*** MATERIAL FOR THE TASK ***

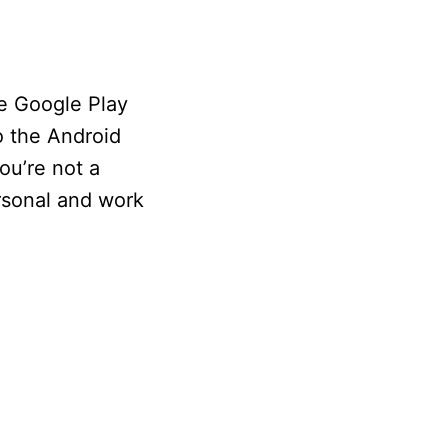
he Google Play
o the Android
ou’re not a
rsonal and work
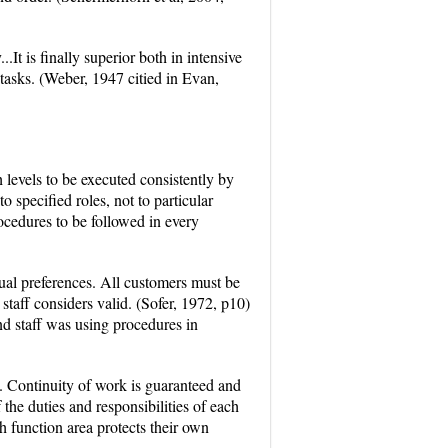
...It is finally superior both in intensive
e tasks. (Weber, 1947 citied in Evan,
 levels to be executed consistently by
o specified roles, not to particular
ocedures to be followed in every
dual preferences. All customers must be
staff considers valid. (Sofer, 1972, p10)
and staff was using procedures in
d. Continuity of work is guaranteed and
 the duties and responsibilities of each
 function area protects their own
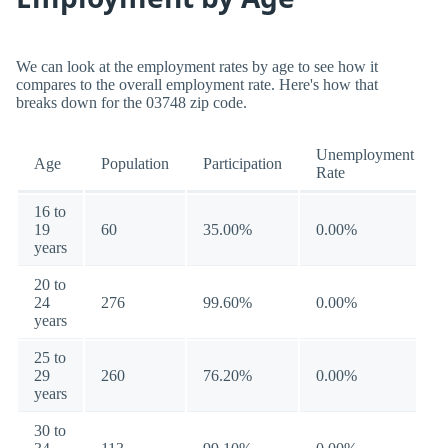
We can look at the employment rates by age to see how it
compares to the overall employment rate. Here's how that
breaks down for the 03748 zip code.
Unemployment
Age
Population
Participation
Rate
16 to
19
60
35.00%
0.00%
years
20 to
24
276
99.60%
0.00%
years
25 to
29
260
76.20%
0.00%
years
30 to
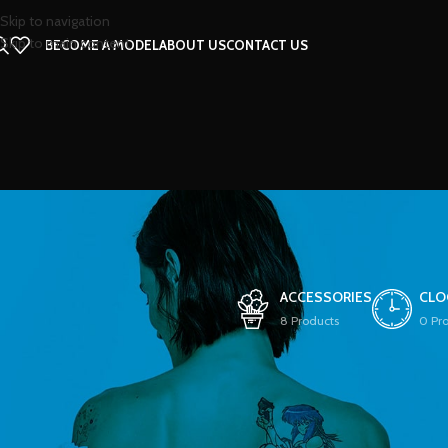
Skip to navigation
Skip to main content
BECOME A MODEL
ABOUT US
CONTACT US
ACCESSORIES
CLO
8 Products
0 Pr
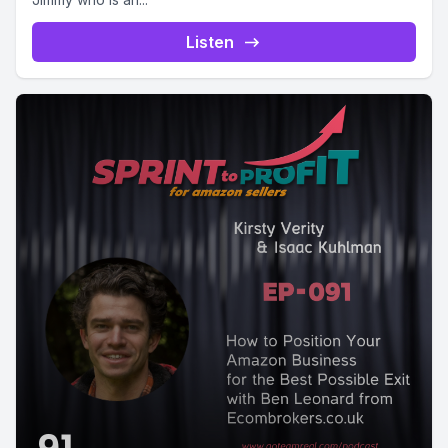
Listen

*** End of MATERIAL FOR THE TASK ***

What lines of the data include the word "work"? Copy each of them.

RESULT OF THE TASK:
rsonal and work
d. Continuity of work is guaranteed and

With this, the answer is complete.